В одном старинном альбоме читаю: «Сегодня на Невском со мною встретился поэт Федор Иванович Тютчев. В большом шерстяном платке, яко в ризе. Шел в глубокой задумчивости, что-то шептал и качал в такт головою. Вероятно, творил…»

Тютчев! Я иногда теряюсь перед этой загадкой. Какая мучительная раздвоенность в страсти к женщинам, между поэзией и политикой. Где муж и где любовник? Где поэт и где политик? Разделяющая грань отсутствует.

Тютчев писал стихи лишь по случаю, на клочках бумаги, разбрасывая их где попало. Зато политика заполонила его душу целиком.

* * *

Федор Иванович навестил семью, где его ожидало холодное отчуждение взрослых детей. Дочери он сказал:

– Аня, хоть ты… сжалься, побудь со мною.

В дедовских шандалах колебались огни свечей. Сбоку он глянул на тонкий профиль дочери, помешал угли в камине.

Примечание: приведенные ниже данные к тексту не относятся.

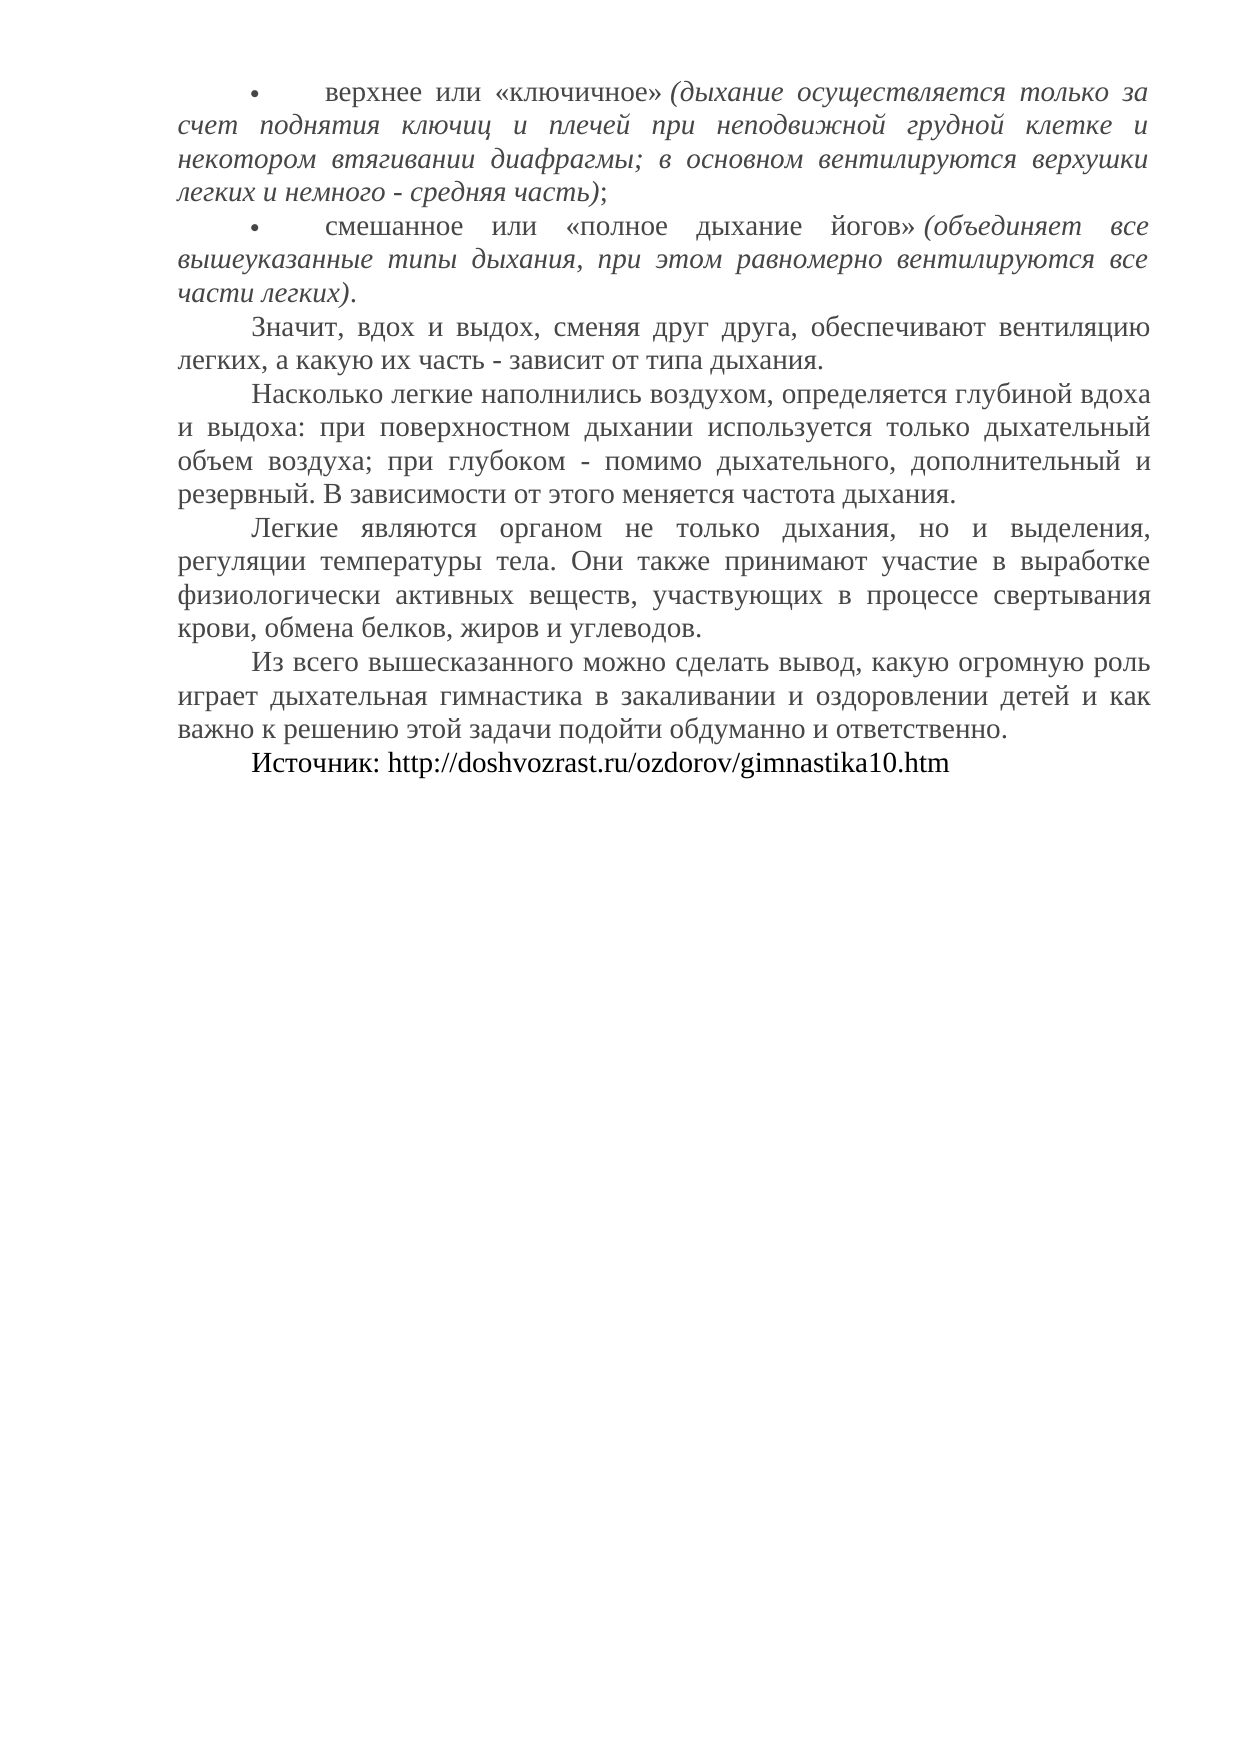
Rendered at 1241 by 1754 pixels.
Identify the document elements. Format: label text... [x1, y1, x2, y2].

text Источник: http://doshvozrast.ru/ozdorov/gimnastika10.htm [177, 745, 1152, 778]
list смешанное или «полное дыхание йогов» (объединяет все вышеуказанные типы дыхания, при этом равномерно вентилируются все части легких). [177, 208, 1152, 309]
list верхнее или «ключичное» (дыхание осуществляется только за счет поднятия ключиц и плечей при неподвижной грудной клетке и некотором втягивании диафрагмы; в основном вентилируются верхушки легких и немного - средняя часть); [177, 74, 1152, 208]
text Легкие являются органом не только дыхания, но и выделения, регуляции температуры тела. Они также принимают участие в выработке физиологически активных веществ, участвующих в процессе свертывания крови, обмена белков, жиров и углеводов. [177, 510, 1152, 644]
text Из всего вышесказанного можно сделать вывод, какую огромную роль играет дыхательная гимнастика в закаливании и оздоровлении детей и как важно к решению этой задачи подойти обдуманно и ответственно. [177, 644, 1152, 745]
text Значит, вдох и выдох, сменяя друг друга, обеспечивают вентиляцию легких, а какую их часть - зависит от типа дыхания. [177, 309, 1152, 376]
text Насколько легкие наполнились воздухом, определяется глубиной вдоха и выдоха: при поверхностном дыхании используется только дыхательный объем воздуха; при глубоком - помимо дыхательного, дополнительный и резервный. В зависимости от этого меняется частота дыхания. [177, 376, 1152, 510]
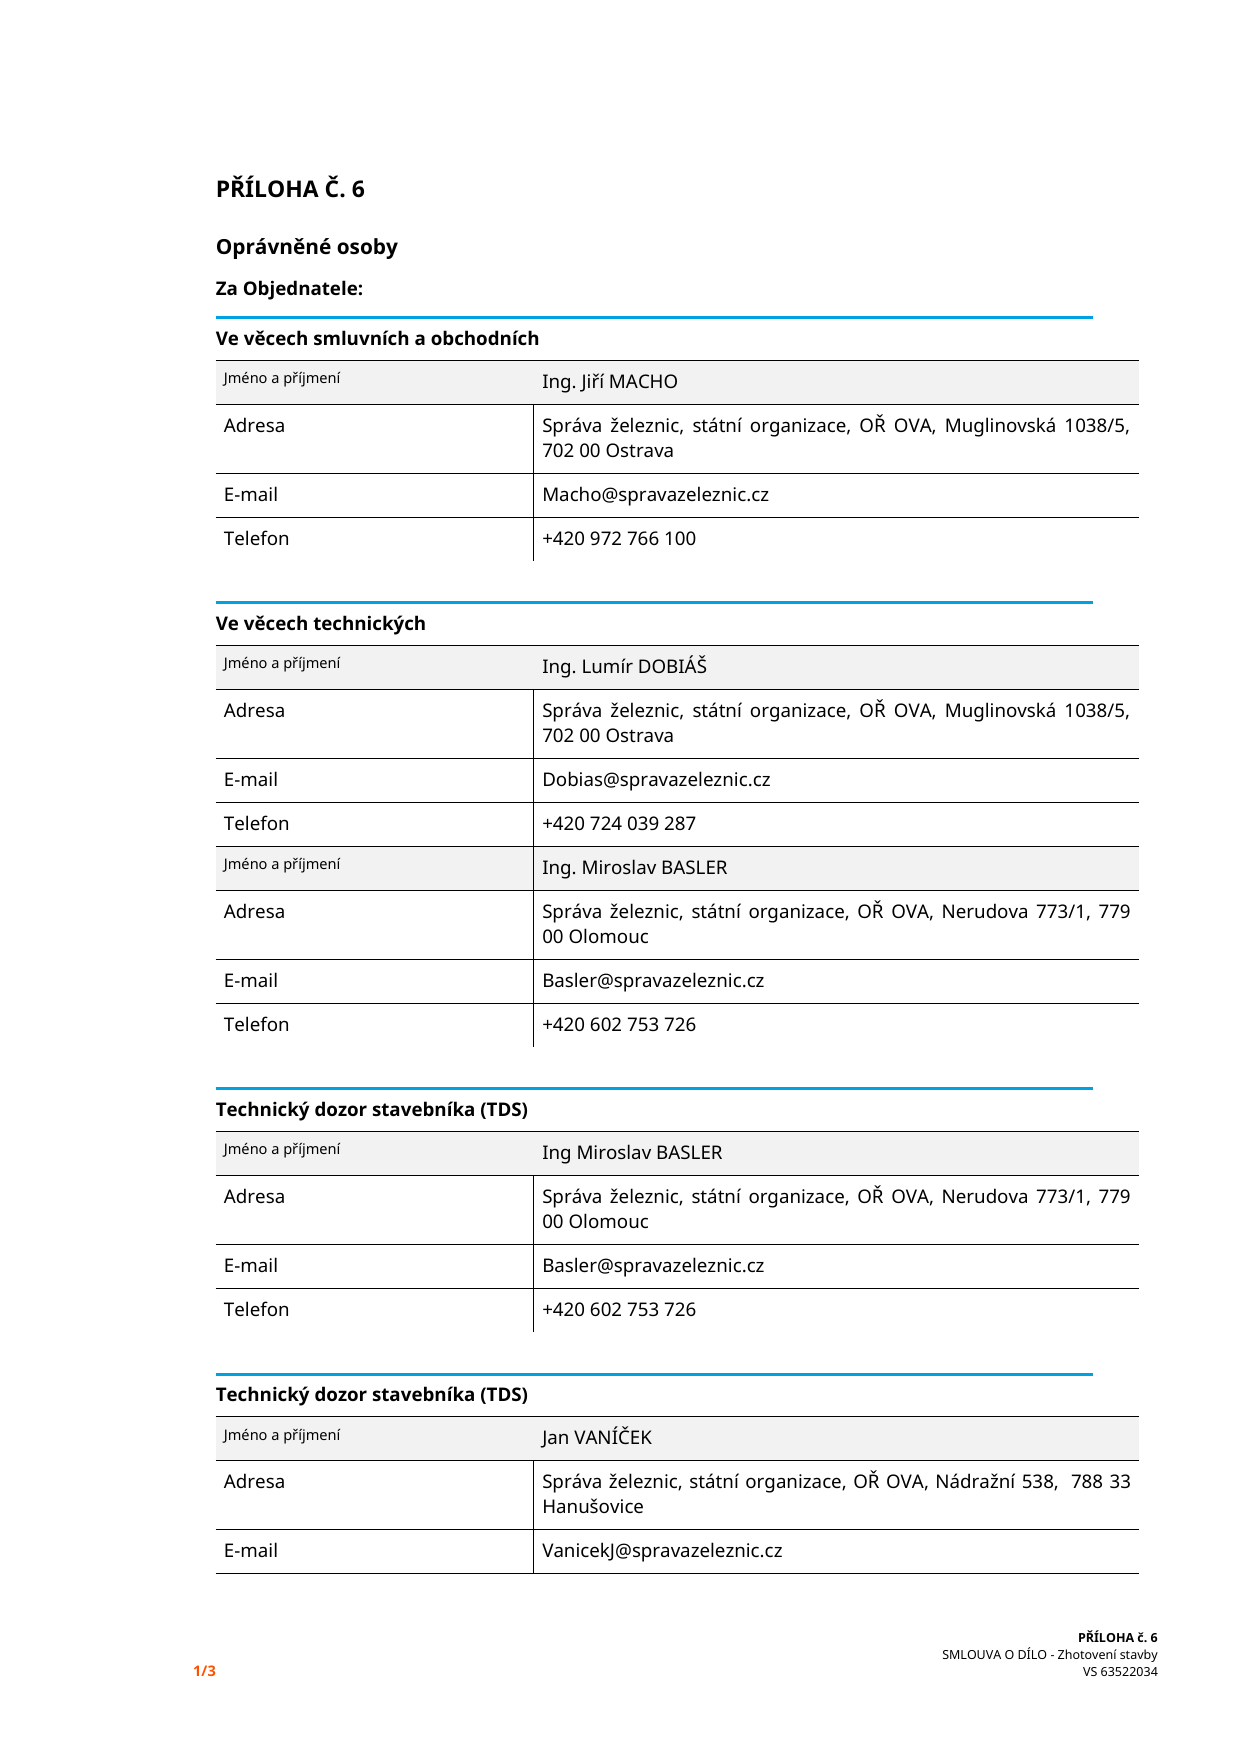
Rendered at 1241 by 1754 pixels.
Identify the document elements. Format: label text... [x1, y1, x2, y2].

table_cell Telefon [216, 1004, 533, 1047]
table_cell Macho@spravazeleznic.cz [534, 474, 1139, 517]
table_cell +420 602 753 726 [534, 1004, 1139, 1047]
table_cell Správa železnic, státní organizace, OŘ OVA, Muglinovská 1038/5, 702 00 Ostrava [534, 690, 1139, 758]
table_cell +420 724 039 287 [534, 803, 1139, 846]
table_cell Basler@spravazeleznic.cz [534, 960, 1139, 1003]
table_cell Jméno a příjmení [216, 847, 533, 890]
table_cell Správa železnic, státní organizace, OŘ OVA, Nerudova 773/1, 779 00 Olomouc [534, 1176, 1139, 1244]
table_cell E-mail [216, 1245, 533, 1288]
table_cell Telefon [216, 803, 533, 846]
table_cell Adresa [216, 690, 533, 758]
table_header Jméno a příjmení [216, 646, 534, 689]
table_header Ing. Lumír DOBIÁŠ [534, 646, 1139, 689]
table_cell E-mail [216, 759, 533, 802]
text Ve věcech technických [216, 604, 1093, 636]
table_cell Správa železnic, státní organizace, OŘ OVA, Nádražní 538, 788 33 Hanušovice [534, 1461, 1139, 1529]
table_header Jméno a příjmení [216, 1132, 534, 1175]
table_cell +420 972 766 100 [534, 518, 1139, 561]
text Příloha č. 6 [216, 172, 1093, 204]
table_cell E-mail [216, 1530, 533, 1573]
text Oprávněné osoby [216, 232, 1093, 260]
table_cell Basler@spravazeleznic.cz [534, 1245, 1139, 1288]
table_cell Telefon [216, 518, 533, 561]
table_header Jméno a příjmení [216, 361, 534, 404]
text Ve věcech smluvních a obchodních [216, 319, 1093, 351]
text Technický dozor stavebníka (TDS) [216, 1090, 1093, 1122]
table_header Ing. Jiří MACHO [534, 361, 1139, 404]
table_header Jméno a příjmení [216, 1417, 534, 1460]
table_cell Správa železnic, státní organizace, OŘ OVA, Muglinovská 1038/5, 702 00 Ostrava [534, 405, 1139, 473]
table_cell E-mail [216, 474, 533, 517]
table_cell Adresa [216, 405, 533, 473]
table_cell Telefon [216, 1289, 533, 1332]
table_cell Dobias@spravazeleznic.cz [534, 759, 1139, 802]
table_cell Správa železnic, státní organizace, OŘ OVA, Nerudova 773/1, 779 00 Olomouc [534, 891, 1139, 959]
table_cell Adresa [216, 1461, 533, 1529]
table_header Jan VANÍČEK [534, 1417, 1139, 1460]
table_cell VanicekJ@spravazeleznic.cz [534, 1530, 1139, 1573]
table_cell Adresa [216, 891, 533, 959]
table_cell Adresa [216, 1176, 533, 1244]
table_cell +420 602 753 726 [534, 1289, 1139, 1332]
table_cell Ing. Miroslav BASLER [534, 847, 1139, 890]
text Za Objednatele: [216, 276, 1093, 301]
table_cell E-mail [216, 960, 533, 1003]
table_header Ing Miroslav BASLER [534, 1132, 1139, 1175]
text Technický dozor stavebníka (TDS) [216, 1376, 1093, 1407]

– Итак, – начал он, глядя на синие угарные огни, – одно поколение, словно волна на волну, набегает на другое, совсем не зная друг друга. Ты не знала своего деда, а я не знал своего. Дед помнил Кунерсдорф, я запомнил Бородино, а для тебя вехою жизни стал Севастополь… Ты и меня не знаешь, Анечка! Мы – два мира. Тот, в котором живешь ты, уже не принадлежит мне. А ведь и я был молод, как ты…

 
Когда осьмнадцать лет твои
И для тебя уж будут сновиденьем, —
С любовью, с тихим умиленьем
И их и нас ты помяни.
 

Он замолк. Дочь поправила на нем плед.

– Папа, пойди к маме. Она тебя очень любит.

Да! В этом-то и было несчастье поэта: все женщины любили его и всё ему прощали. Страсть увядающего отца к молоденькой Денисьевой была непонятна. Но общество не осуждало Тютчева – оно строго (очень строго!) судило Лелю Денисьеву.

Федор Иванович прошел на половину жены.

 
Она сидела на полу
И груду писем разбирала,
И, как остывшую золу,
Брала их в руки и бросала.
 

Эрнестина Федоровна бросала в огонь старые письма. Те самые, которые писал он ей. О любви своей.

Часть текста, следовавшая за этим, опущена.